### Exercise:
Search the listing below for the string "blocks", then copy every line it appears in.

### Source information:

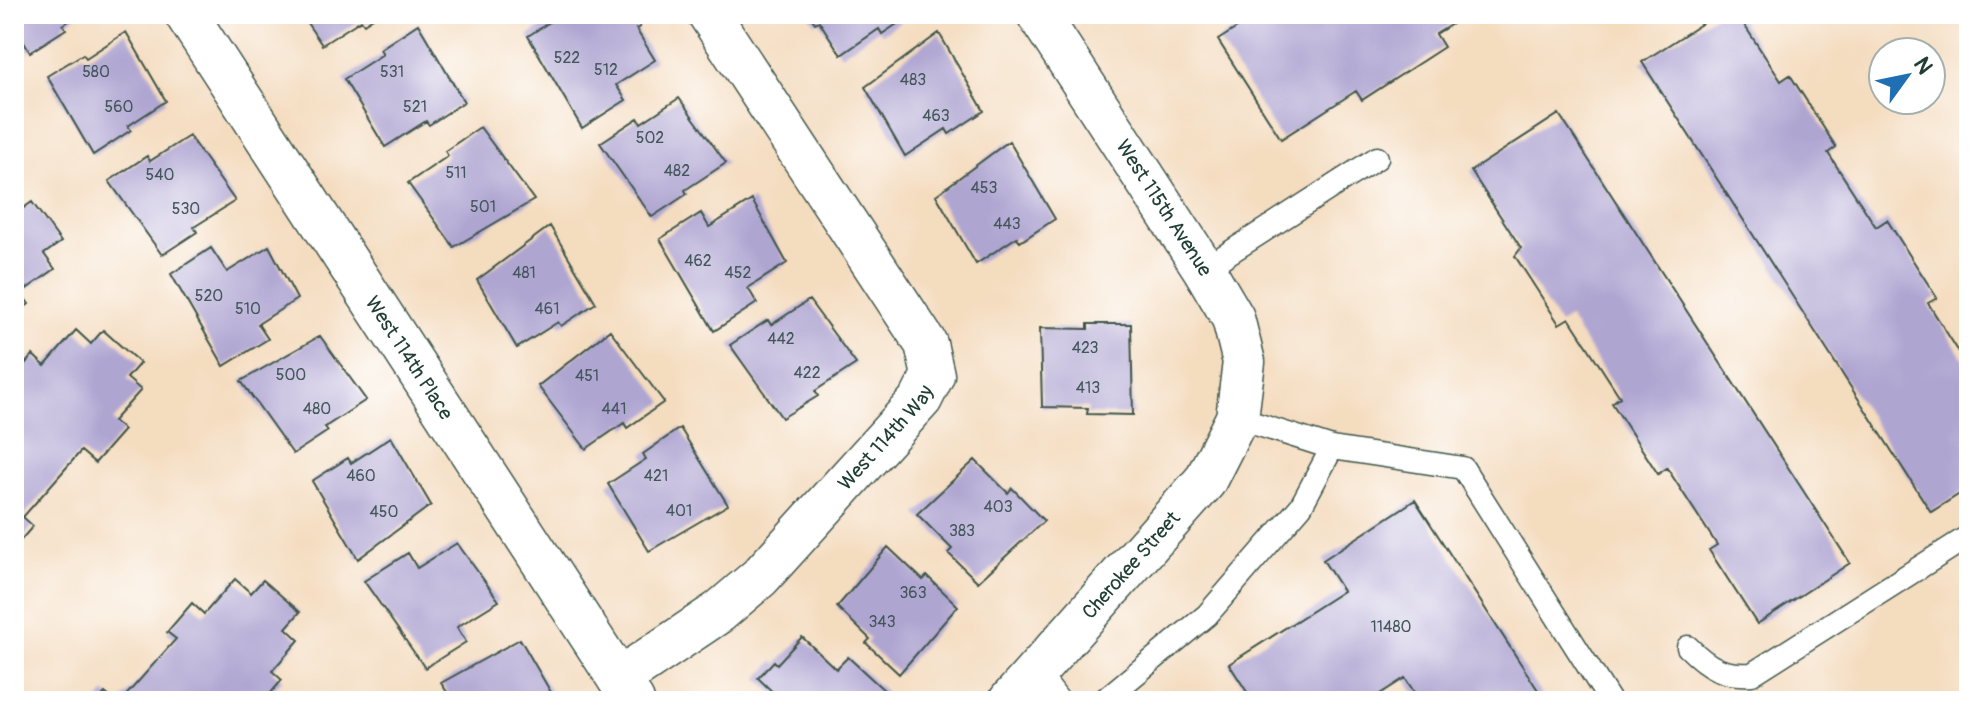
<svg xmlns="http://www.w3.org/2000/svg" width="1983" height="715" font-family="Pangolin,sans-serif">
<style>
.building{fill:#afa5d1}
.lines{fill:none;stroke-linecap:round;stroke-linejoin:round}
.lane-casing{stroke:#3f5549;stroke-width:25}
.street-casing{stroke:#3f5549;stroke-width:45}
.lane{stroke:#fff;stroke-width:22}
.street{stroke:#fff;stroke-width:42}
.labels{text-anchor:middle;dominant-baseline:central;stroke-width:8;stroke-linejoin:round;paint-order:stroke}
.number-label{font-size:16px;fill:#43575b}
.street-label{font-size:20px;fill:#1f3d34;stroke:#fff}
</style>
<rect width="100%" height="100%" fill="#fff"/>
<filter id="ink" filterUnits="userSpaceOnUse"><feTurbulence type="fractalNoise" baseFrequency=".0125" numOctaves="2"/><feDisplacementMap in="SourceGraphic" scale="16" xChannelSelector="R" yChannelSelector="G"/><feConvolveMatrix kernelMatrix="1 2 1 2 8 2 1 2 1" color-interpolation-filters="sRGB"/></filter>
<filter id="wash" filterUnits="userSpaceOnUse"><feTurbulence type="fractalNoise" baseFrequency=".006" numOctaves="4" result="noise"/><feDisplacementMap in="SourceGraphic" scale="32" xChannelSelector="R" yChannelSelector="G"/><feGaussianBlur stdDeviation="1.8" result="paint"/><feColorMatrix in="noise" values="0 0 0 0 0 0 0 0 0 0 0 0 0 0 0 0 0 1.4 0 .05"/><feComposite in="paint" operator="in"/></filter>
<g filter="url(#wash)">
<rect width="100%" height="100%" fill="#f4dcbf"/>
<g id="blocks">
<path class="building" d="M 14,14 L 79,14 L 63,25 L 66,29 L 30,52 L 14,27 Z
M 301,14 L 379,14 L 364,24 L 361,20 L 322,45 Z
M 562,14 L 572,14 L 578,23 L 592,14 L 631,14 L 640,27 L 636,29 L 655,60 L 616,85 L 626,100 L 582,128 L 528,36 Z
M 809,14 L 912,14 L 882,34 L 879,29 L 841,55 L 819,21 L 815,23 Z
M 1259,14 L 1468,14 L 1436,34 L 1444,47 L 1362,100 L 1356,91 L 1281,139 L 1218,40 Z
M 1717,14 L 1737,14 L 1781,81 L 1790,75 L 1836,147 L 1828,153 L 1876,227 L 1887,220 L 1937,298 L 1928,303 L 1969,368 L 1969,488 L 1931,512 L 1642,62 Z
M 418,24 L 464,102 L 429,125 L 426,121 L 385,147 L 344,79 L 383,54 L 380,49 Z
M 126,32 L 166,101 L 128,126 L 131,130 L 93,155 L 47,76 L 83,54 L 86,58 Z
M 939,33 L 984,111 L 949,134 L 946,129 L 905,156 L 865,87 Z
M 679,98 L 726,163 L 685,190 L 687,194 L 652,217 L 600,143 L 638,118 L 641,123 Z
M 1559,114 L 1850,563 L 1757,624 L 1709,550 L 1717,545 L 1667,468 L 1658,474 L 1612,403 L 1620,397 L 1569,318 L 1559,324 L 1515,256 L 1521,248 L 1471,171 Z
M 480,127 L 534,200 L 454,247 L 408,183 L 448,156 L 445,151 Z
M 189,136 L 235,201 L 194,227 L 197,232 L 162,255 L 109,181 L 147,156 L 150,161 Z
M 1009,141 L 1055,219 L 1020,242 L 1017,237 L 976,264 L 936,195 Z
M 752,200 L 787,263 L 748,288 L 757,303 L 714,331 L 660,239 L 701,213 L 709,227 Z
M 32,202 L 61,242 L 44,254 L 55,269 L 21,293 L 29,304 L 14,315 L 14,207 L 18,212 Z
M 550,226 L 596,303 L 561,326 L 558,322 L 517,348 L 477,280 Z
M 269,246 L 297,299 L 258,324 L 268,339 L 224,366 L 171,274 L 211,248 L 227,272 Z
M 809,300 L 856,364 L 815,391 L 818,396 L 782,418 L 730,345 L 768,320 L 771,325 Z
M 1088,324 L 1131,324 L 1133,415 L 1087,414 L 1088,408 L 1042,407 L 1040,328 L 1088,329 Z
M 76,330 L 91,344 L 103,330 L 140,363 L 127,378 L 141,390 L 113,421 L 124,430 L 95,463 L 81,451 L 23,517 L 33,526 L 14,548 L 14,376 L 33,355 L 45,366 Z
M 610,330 L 664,402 L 627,428 L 624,423 L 586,449 L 538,386 Z
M 320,336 L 366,400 L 325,427 L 328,431 L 293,454 L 241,381 Z
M 680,428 L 728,505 L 649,551 L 608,484 L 646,459 L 643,454 Z
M 391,437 L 431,505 L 358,559 L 312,481 L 348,458 L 351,463 Z
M 975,460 L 1008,493 L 1012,488 L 1044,521 L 978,582 L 948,553 L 952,549 L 917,514 Z
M 1415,500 L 1545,701 L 1420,701 L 1405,678 L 1369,701 L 1232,701 L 1247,692 L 1229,664 L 1343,591 L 1323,560 Z
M 457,543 L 499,601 L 457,627 L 466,642 L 425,668 L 364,581 L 408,553 L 417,568 Z
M 888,547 L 923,580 L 927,576 L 958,606 L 899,674 L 866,643 L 870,639 L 837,607 Z
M 235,579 L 251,593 L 263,580 L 300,612 L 286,628 L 299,640 L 272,671 L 282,680 L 264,701 L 121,701 L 176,639 L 167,632 L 192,603 L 204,614 Z
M 802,637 L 836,669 L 848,657 L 886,692 L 877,701 L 782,701 L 758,678 L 774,661 L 777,664 Z
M 520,639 L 556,701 L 453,701 L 441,683 Z
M 105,693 L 115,701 L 98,701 Z"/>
</g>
</g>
<g filter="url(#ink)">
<use href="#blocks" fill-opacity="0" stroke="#3f5549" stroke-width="2"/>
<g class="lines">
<defs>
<path id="lane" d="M 1204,269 L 1377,158
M 1237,418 L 1332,448 L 1463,468 L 1610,701
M 1688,647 C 1708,667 1723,676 1752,674 L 1969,536
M 1036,671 L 1059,701
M 1103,701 L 1207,615 L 1301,506 L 1332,448"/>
<g id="street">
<path id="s1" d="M 186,14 L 633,701"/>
<path id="s2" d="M 619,679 L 719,612 L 760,577 L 921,399 L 933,375 L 926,344 L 709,14"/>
<path id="s3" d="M 1010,701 L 1205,481 L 1237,418 L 1244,362 L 1233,318 L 1204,269 L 1038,14"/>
</g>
</defs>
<use href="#lane" class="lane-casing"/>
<use href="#street" class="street-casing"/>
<use href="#lane" class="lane"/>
<use href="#street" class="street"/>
</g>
</g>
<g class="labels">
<g class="number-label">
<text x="567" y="58">522</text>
<text x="606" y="70">512</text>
<text x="96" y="72">580</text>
<text x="392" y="72">531</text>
<text x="913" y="80">483</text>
<text x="119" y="107">560</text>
<text x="415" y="107">521</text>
<text x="936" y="116">463</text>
<text x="650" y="138">502</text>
<text x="677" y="171">482</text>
<text x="456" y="173">511</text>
<text x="160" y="175">540</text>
<text x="984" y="188">453</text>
<text x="483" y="207">501</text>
<text x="186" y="209">530</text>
<text x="1007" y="224">443</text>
<text x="698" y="261">462</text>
<text x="524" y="273">481</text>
<text x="738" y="273">452</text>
<text x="209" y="296">520</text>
<text x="248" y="309">510</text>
<text x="547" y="309">461</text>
<text x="781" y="339">442</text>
<text x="1085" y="348">423</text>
<text x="807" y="373">422</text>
<text x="291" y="375">500</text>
<text x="587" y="376">451</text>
<text x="1088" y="388">413</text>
<text x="317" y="409">480</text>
<text x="614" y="409">441</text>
<text x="361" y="476">460</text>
<text x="656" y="476">421</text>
<text x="998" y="507">403</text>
<text x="679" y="511">401</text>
<text x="384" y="512">450</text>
<text x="962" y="531">383</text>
<text x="913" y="593">363</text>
<text x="882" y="622">343</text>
<text x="1391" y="627">11480</text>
</g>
<g class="street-label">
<text transform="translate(1164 208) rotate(57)">West 115th Avenue</text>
<text stroke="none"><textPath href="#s1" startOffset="410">West 114th Place</textPath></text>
<text stroke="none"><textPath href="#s2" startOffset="362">West 114th Way</textPath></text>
<text stroke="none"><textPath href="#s3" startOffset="182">Cherokee Street</textPath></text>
</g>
</g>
<rect width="1983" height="715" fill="none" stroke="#fff" stroke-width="48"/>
<g transform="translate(1907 76) rotate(57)"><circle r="38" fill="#ffffff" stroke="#a5b1ae" stroke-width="2"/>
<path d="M0-6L14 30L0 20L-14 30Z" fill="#1f6fb2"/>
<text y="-12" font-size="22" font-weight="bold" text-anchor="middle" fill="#1f3d34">N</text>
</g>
</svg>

### Answer to this problem:
<g id="blocks">
<use href="#blocks" fill-opacity="0" stroke="#3f5549" stroke-width="2"/>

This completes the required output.